Problem details —
Write out the entries below once more, exactly, with the pictures left out.

Data for this exercise —
-*-*-
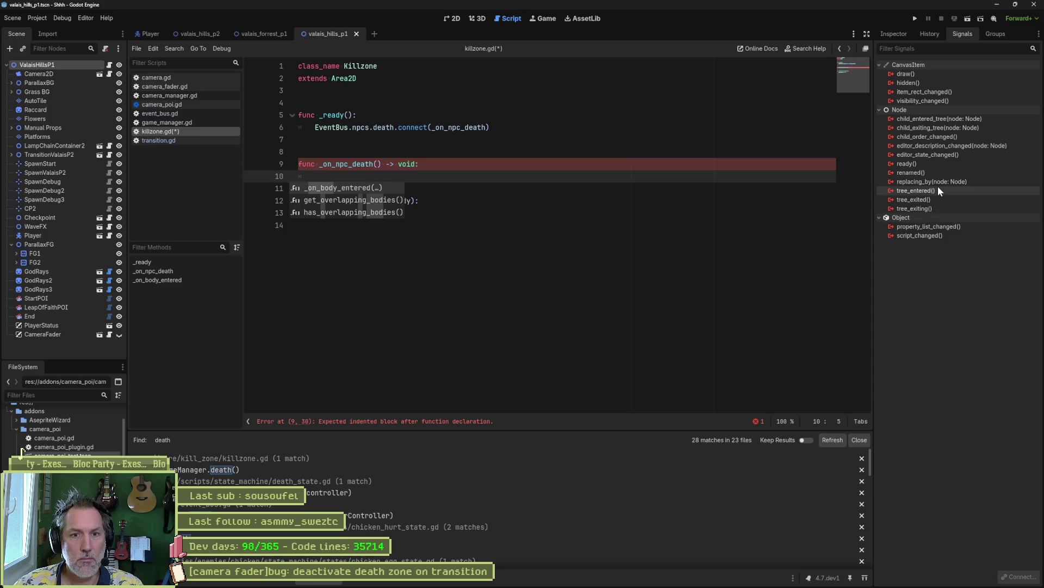
click(531, 175)
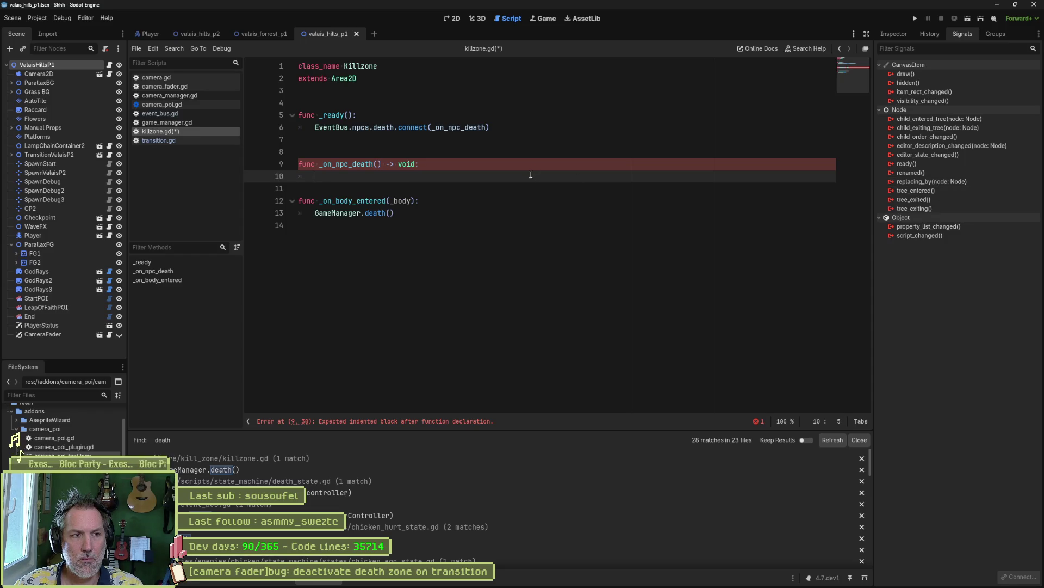
click(452, 19)
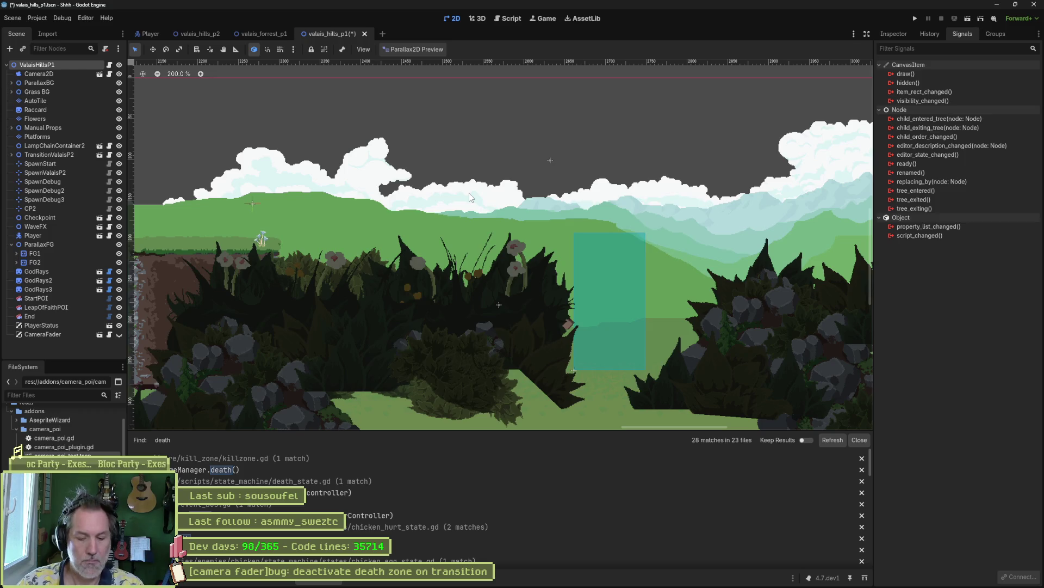
- Quick-open Killzone.tscn, select the Killzone node to check its signals, then return to its script
key(shift+alt+o)
text(kill)
key(Down)
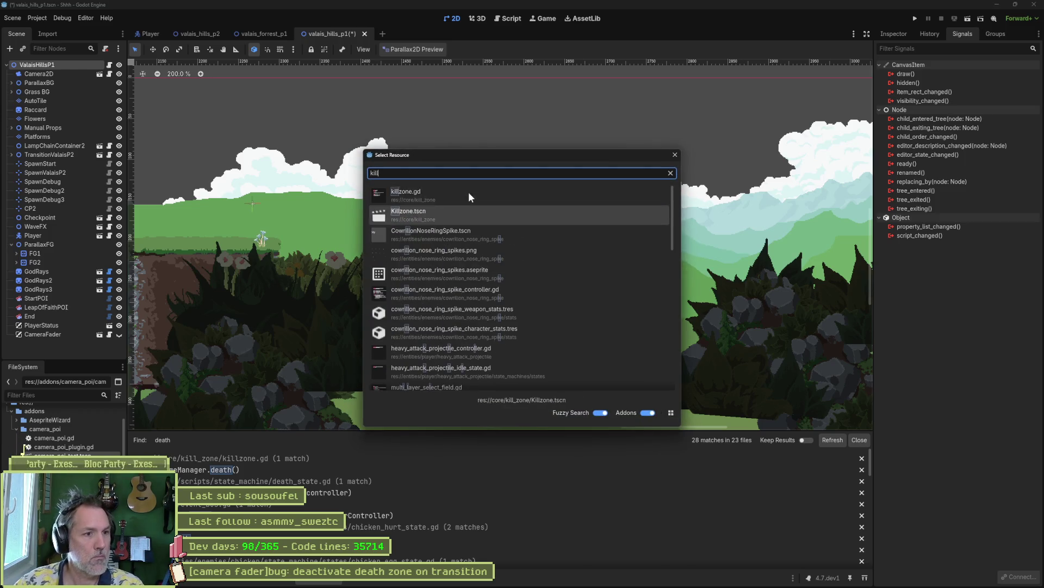
key(Return)
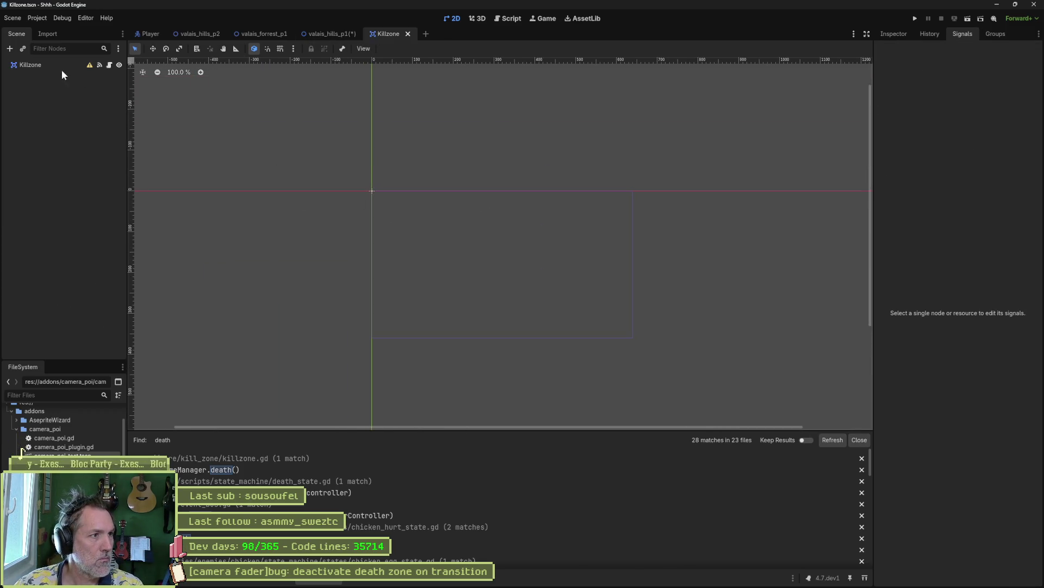
click(54, 64)
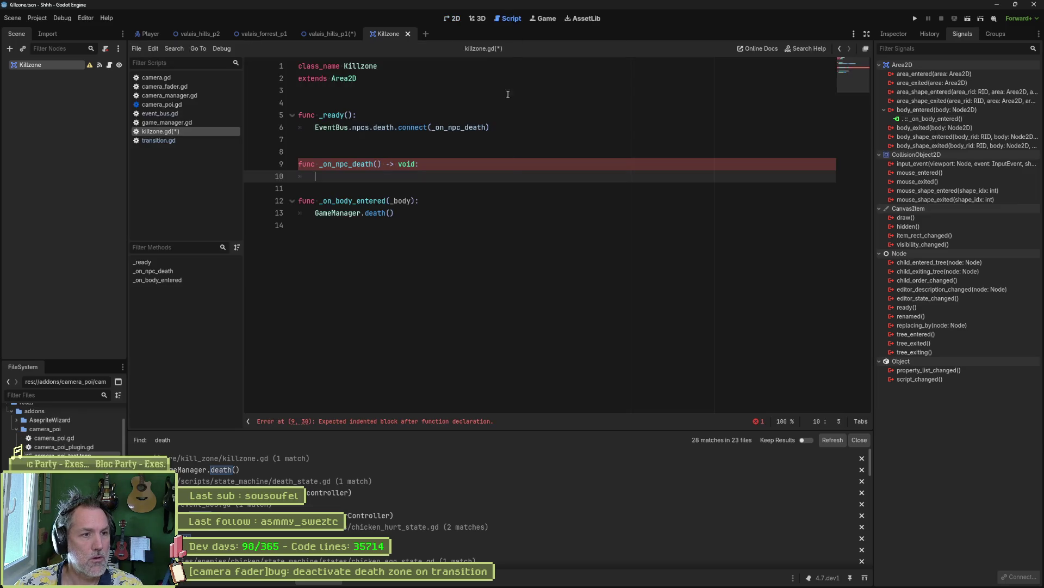
click(508, 18)
double_click(406, 202)
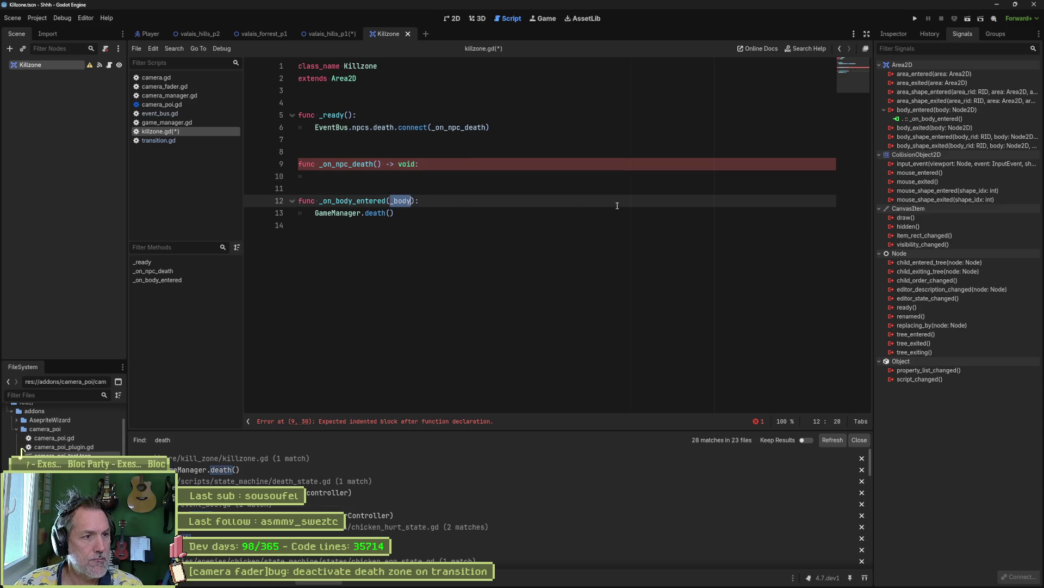
- Add 'body_entered.connect(_on_body_entered)' as the first line of _ready
click(397, 117)
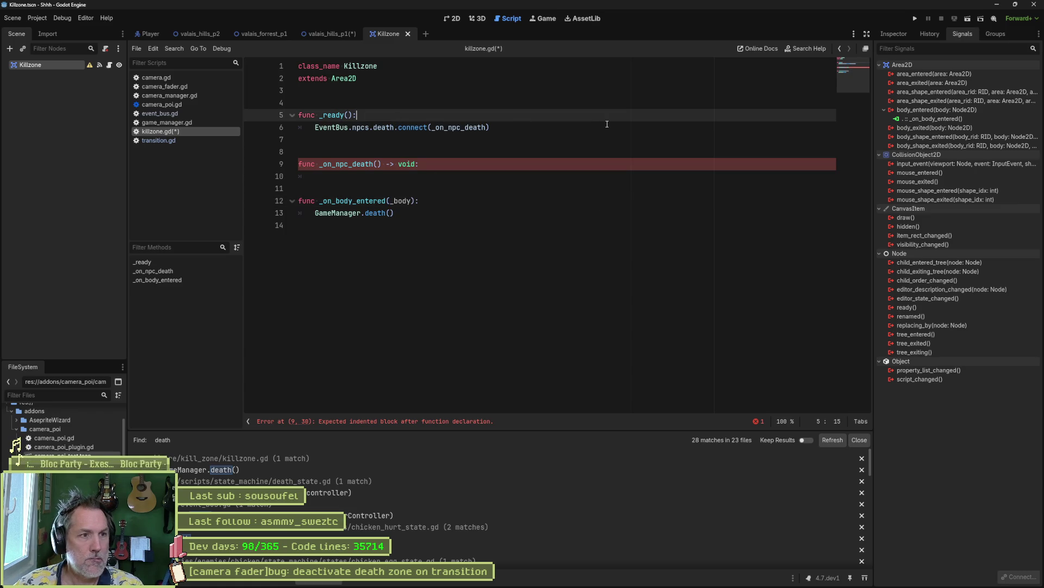
key(Return)
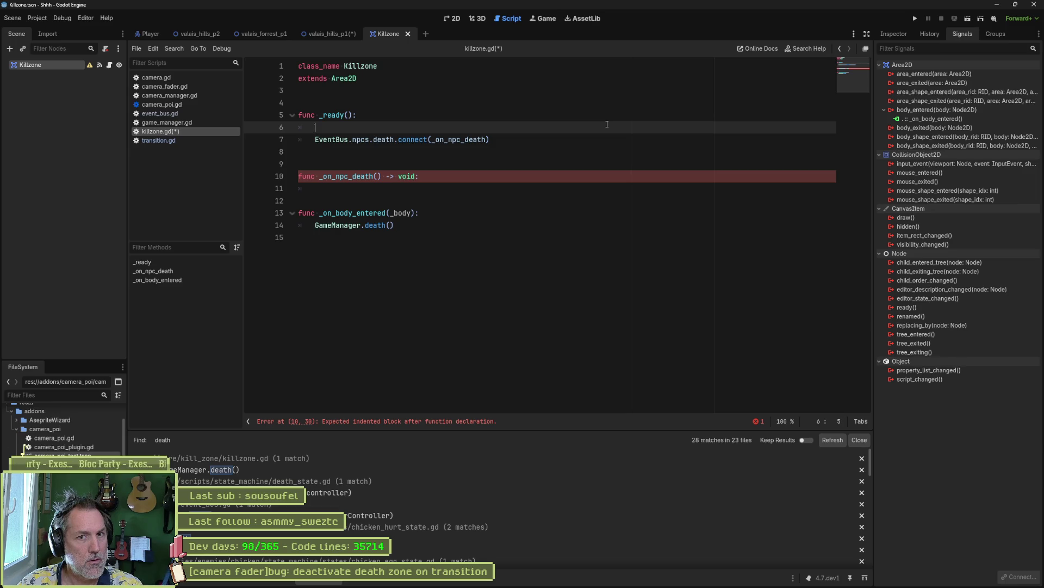
text(bod)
-*-*-
Result of this task —
click(531, 175)
click(452, 19)
- Quick-open Killzone.tscn, select the Killzone node to check its signals, then return to its script
key(shift+alt+o)
text(kill)
key(Down)
key(Return)
click(54, 64)
click(508, 18)
double_click(406, 202)
- Add 'body_entered.connect(_on_body_entered)' as the first line of _ready
click(397, 117)
key(Return)
text(bod)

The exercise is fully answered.